**Excerpted passage**:
The `this` keyword in three contexts
this shows up in three places. Same meaning, different uses.
**1. Disambiguating shadowed fields.** When a parameter has the same name as a field:
public User(String name) {
this.name = name; // this.name is the field; name is the parameter
}
**2. Calling another constructor.** First line of a constructor only:
public User(String name) {
this(name, 0); // call the 2-arg constructor
}
public User(String name, int age) { ... }
**3. Passing the current object as an argument.**
public class Cart {
void checkout() {
PaymentService.process(this); // pass the cart to another service
}
}
Outside a constructor, this is just "the object this method is being called on." It exists implicitly in every instance method. You can use it explicitly when needed, omit it when not.
Static methods don't have this — there's no specific object they belong to.

**Information given**:
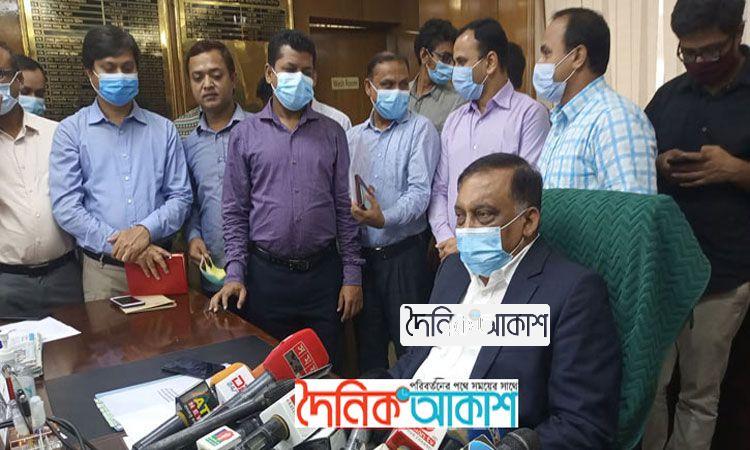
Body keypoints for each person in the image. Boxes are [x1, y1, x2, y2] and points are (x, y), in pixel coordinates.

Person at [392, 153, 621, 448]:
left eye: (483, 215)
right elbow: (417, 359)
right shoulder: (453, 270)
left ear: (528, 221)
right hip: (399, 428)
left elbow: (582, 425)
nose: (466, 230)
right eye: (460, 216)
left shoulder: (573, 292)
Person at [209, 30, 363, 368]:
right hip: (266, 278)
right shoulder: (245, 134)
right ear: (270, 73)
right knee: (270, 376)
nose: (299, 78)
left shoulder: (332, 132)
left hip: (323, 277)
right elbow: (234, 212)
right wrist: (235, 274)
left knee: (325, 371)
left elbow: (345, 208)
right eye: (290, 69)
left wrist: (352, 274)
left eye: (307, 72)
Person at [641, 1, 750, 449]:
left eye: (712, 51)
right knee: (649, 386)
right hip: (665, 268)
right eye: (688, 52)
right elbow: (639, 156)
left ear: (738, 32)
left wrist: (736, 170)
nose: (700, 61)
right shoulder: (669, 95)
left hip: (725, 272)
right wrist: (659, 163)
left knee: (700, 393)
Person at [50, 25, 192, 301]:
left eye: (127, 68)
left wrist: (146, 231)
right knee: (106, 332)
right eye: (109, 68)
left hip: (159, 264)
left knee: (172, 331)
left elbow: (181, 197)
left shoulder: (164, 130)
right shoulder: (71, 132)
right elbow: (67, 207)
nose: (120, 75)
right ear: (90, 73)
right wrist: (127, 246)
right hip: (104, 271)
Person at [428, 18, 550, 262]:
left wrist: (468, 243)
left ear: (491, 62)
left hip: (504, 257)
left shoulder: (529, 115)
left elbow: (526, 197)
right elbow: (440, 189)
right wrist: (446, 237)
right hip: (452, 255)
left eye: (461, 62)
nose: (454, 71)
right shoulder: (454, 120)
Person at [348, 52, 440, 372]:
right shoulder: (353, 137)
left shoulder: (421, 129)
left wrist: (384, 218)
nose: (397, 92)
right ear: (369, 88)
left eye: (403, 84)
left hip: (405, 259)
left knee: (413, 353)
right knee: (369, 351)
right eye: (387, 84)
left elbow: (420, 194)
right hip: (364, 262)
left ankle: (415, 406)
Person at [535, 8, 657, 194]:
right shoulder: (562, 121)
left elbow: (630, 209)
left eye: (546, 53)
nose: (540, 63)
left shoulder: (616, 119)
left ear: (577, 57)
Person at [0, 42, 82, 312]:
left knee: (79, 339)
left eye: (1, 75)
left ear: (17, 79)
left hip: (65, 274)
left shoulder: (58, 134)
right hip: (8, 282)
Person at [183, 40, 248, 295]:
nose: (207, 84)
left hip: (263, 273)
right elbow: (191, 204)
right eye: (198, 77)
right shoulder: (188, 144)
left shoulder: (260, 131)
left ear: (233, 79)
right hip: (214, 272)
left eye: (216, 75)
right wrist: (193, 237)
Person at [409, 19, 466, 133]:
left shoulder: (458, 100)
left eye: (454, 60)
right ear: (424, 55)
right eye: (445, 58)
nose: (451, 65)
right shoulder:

**Complete the following**:
(a) In the note on the `this` keyword, where in a constructor may a call to another constructor appear?
(b) How would you say this sentence from the note on the `this` keyword in Spanish: "Static methods don't have this — there's no specific object they belong to."?
(c) Could you continue the note on the `this` keyword from its last sentence?

**List of answers**:
(a) Only on the first line of the constructor.

(b) Los métodos estáticos no tienen this: no hay ningún objeto específico al que pertenezcan.

(c)
Initialisation order — when things actually run
Java initialises an object in a strict order. Getting this wrong leads to NullPointerException at object construction time.
For a single object, the order is:
- **Static fields** of the class are initialised (only the first time the class is loaded into the JVM).
- **Static initialiser blocks** run (in source order).
- **Instance fields** with initialisers are assigned (in source order).
- **Instance initialiser blocks** run (rare in practice).
- **The constructor body** executes.
public class Demo {
static int staticField = init("static");
int instanceField = init("instance");
static { System.out.println("static block"); }
{ System.out.println("instance block"); }
public Demo() {
System.out.println("constructor");
}
static int init(String label) {
System.out.println("init " + label);
return 0;
}
}
new Demo();
// Output:
// init static
// static block
// init instance
// instance block
// constructor
In a class hierarchy (covered next chapter), the parent class is fully initialised before the child. If you call an overridable method from a constructor, you can hit half-built state — a subtle bug that's caught us all at least once.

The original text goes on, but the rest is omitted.